Intanto Tamrat impara sempre di più e segue l’odontoiatria d’urgenza durante la nostra assenza con grande dedizione, nella clinica di padre Raffaello a Dugga, che diventa il primo centro odontoiatrico del Dawro Konta, e a Gassa nella clinica delle suore intanto prosegue l’opera il dottor Stefano Cenerini, medico italiano residente in Etiopia, con “In missione con noi” a Baccio. Abbiamo attrezzato queste cliniche con pochissima spesa, rilevando altra strumentazione da studi dismessi a Bologna. Partendo dal detto “A chi ha fame non bisogna dare il pesce ma la canna da pesca”, stiamo rendendo i nostri amici autonomi nel portare avanti l’odontoiatria nel Dawro, sapendo anche che Tamrat porta avanti molteplici attività cliniche oculistiche e di esami clinici contro la malaria e di supporto alla popolazione.
Tutti per l’Etiopia
Intanto in studio arriva anche mio figlio che mi seguirà anche in questa avventura portando nuovi stimoli e idee. Con alcune donazioni i cappuccini acquistano una poltrona portatile provvista di trapani e aspiratore chirurgico. Così si può pensare ad evolversi e cominciare a esercitare un’odontoiatria post emergenziale. Nel frattempo il mio studio cambia nome, Dentist garden, e arrivano tre nuovi soci: mio figlio Tommaso, due fratelli Andrea e Chiara – un odontoiatra e un’igenista – quindi siamo quattro soci, una famiglia allargata e il nostro staff tutti con nel cuore l’Etiopia.
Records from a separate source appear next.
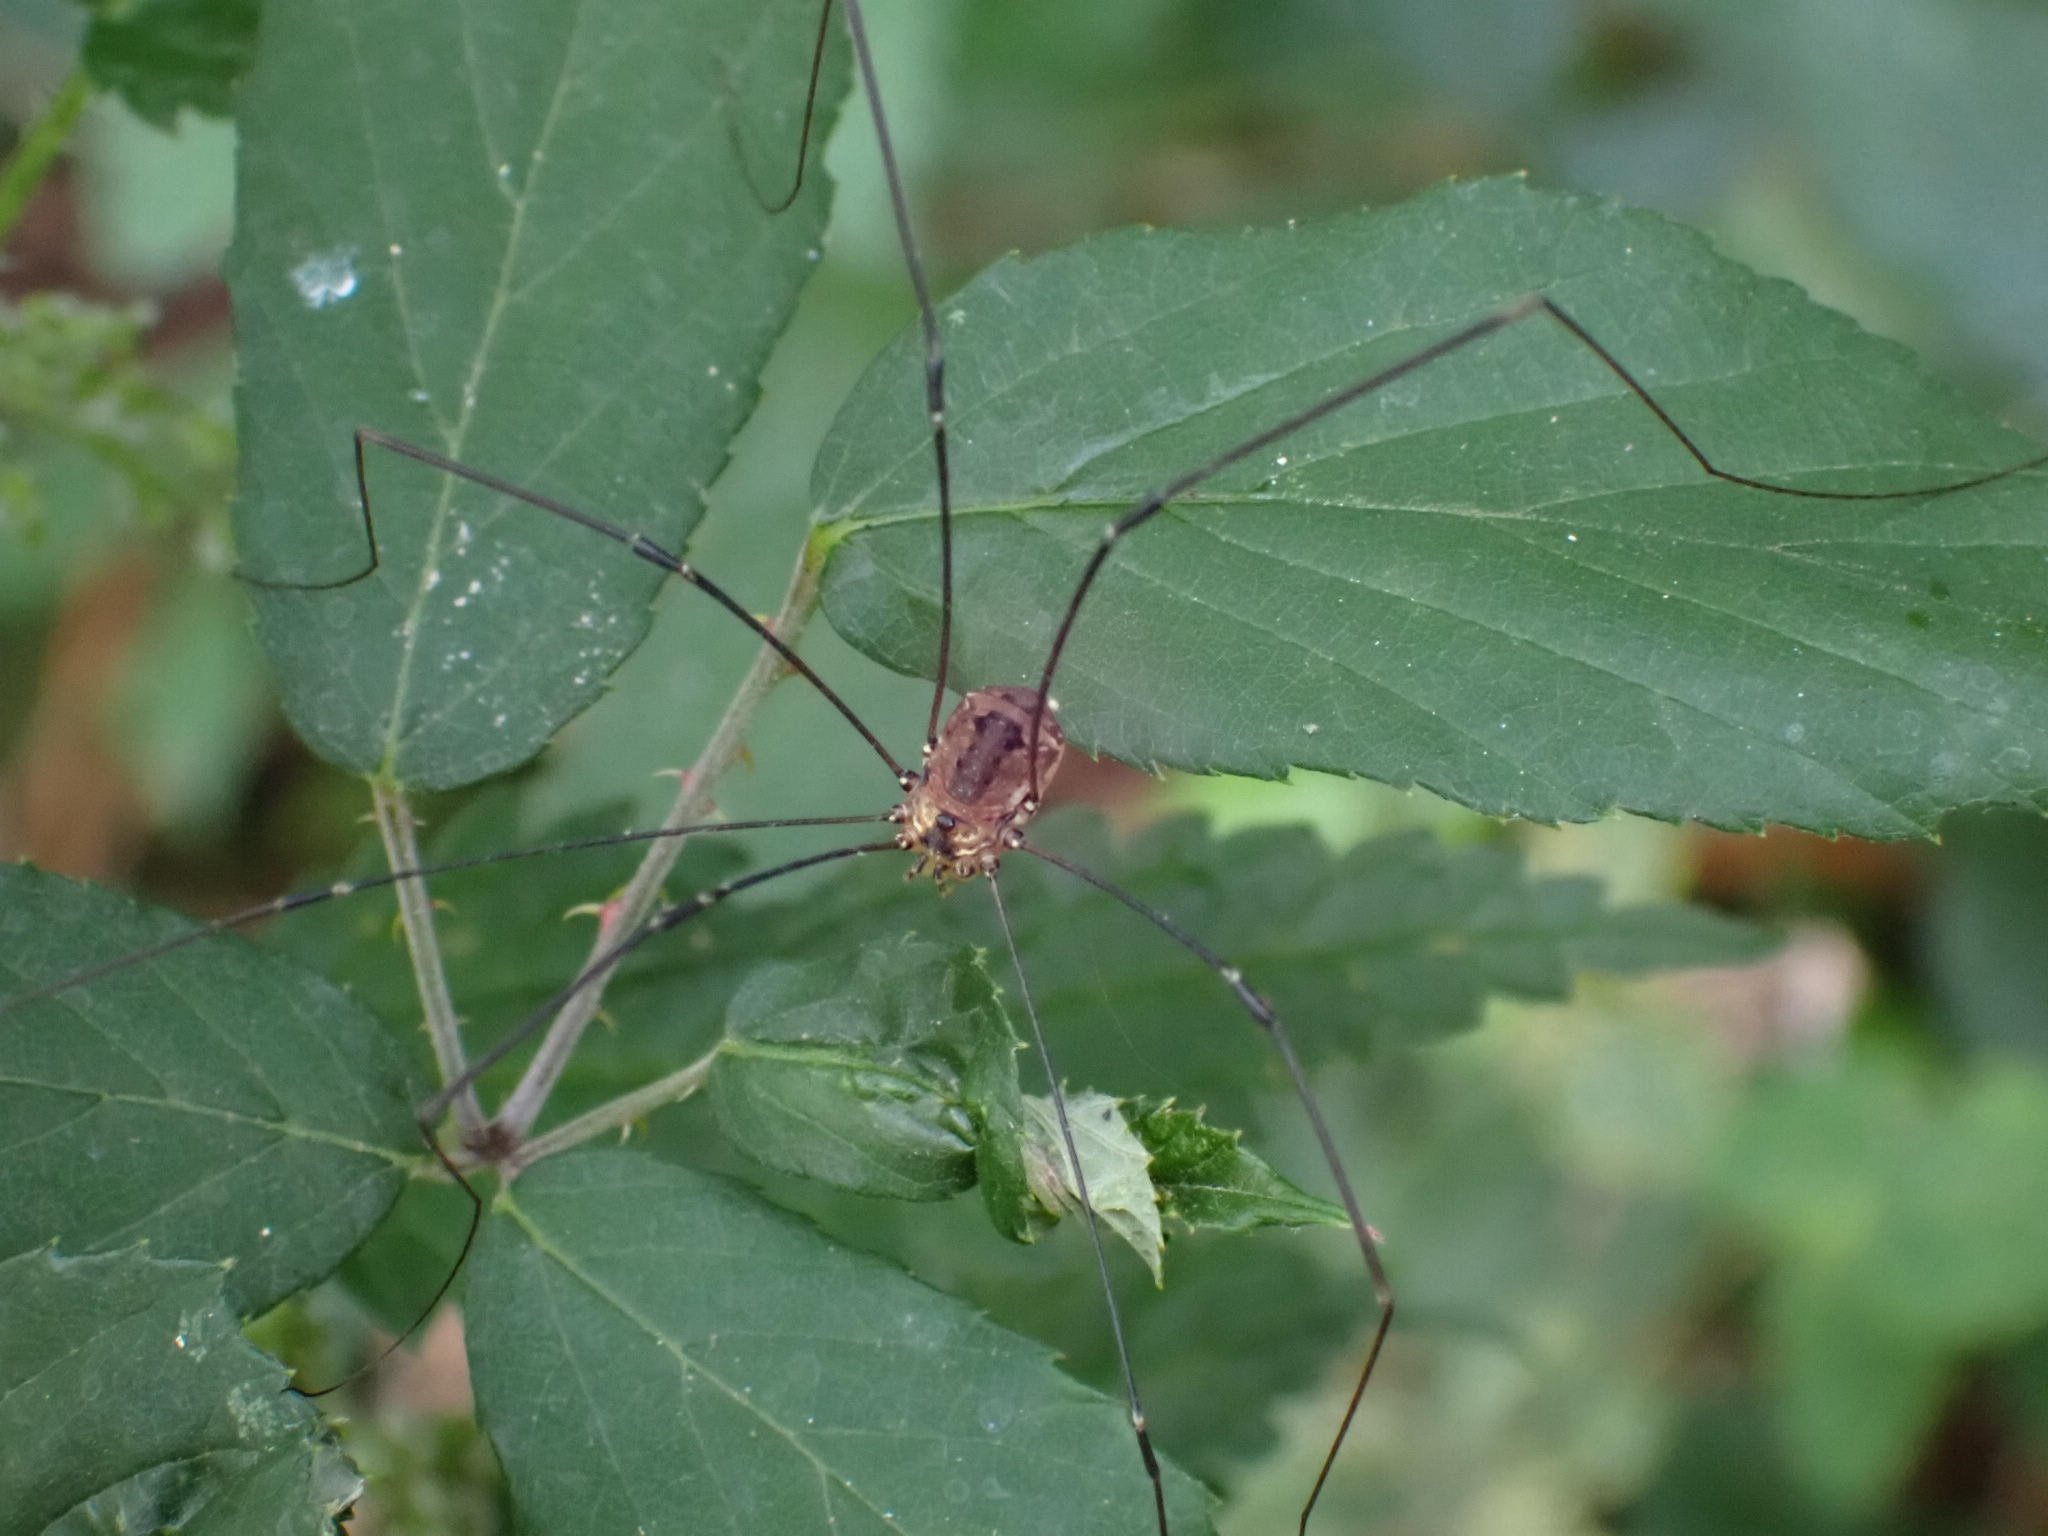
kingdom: Animalia
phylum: Arthropoda
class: Arachnida
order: Opiliones
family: Sclerosomatidae
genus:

Tamrat torna per la seconda volta a Bologna per uno stage nel nostro studio. Questa volta nel Dawro andranno Tommaso e Andrea con la nuova poltrona. Il testimone è passato e quel piccolo seme è germogliato.
Ed arriviamo al 2025. Tante cose sono cambiate, Renzo e Raffaello non ci sono più ma il meccanismo si è messo in moto e non si ferma più. Nuovi nomi: padre Temesghen, Maurizio, Labena, Antonius. Questa volta torniamo io e Chiara, la socia igienista. È la sua prima volta e rimane fulminata da questa magia, travolta dai tanti racconti che diventano realtà. Questa volta sul nostro sentiero c’è anche Jago Corazza, fotografo del National Geographic, con altri al seguito che documentano il tutto con un reportage appassionante. Andremo anche nel carcere di Tarcha a curare gli ultimi degli ultimi.
Chiara istruisce le suore e portiamo un’unità mobile per l’igiene e, contro ogni previsione, la gente corre ad usufruire di questo nuovo servizio: la poltrona entra in funzione e inizia la prevenzione! Abbiamo un’altra grande novità, il responsabile delle missioni Matteo Ghisini approva il corso di laurea in odontoiatria per Tamrat, che diverrà un nostro pari a tutti gli effetti. Piano piano il puzzle si sta componendo, nuove leve nuove idee e la storia va avanti spinta da un vento sempre più impetuoso. Sono passati dieci anni. Mi giro indietro e tutto ciò ha preso forma: non sono capace di progetti, non lo sono mai stato, seguo l’istinto e mi butto… tutti ci siamo buttati.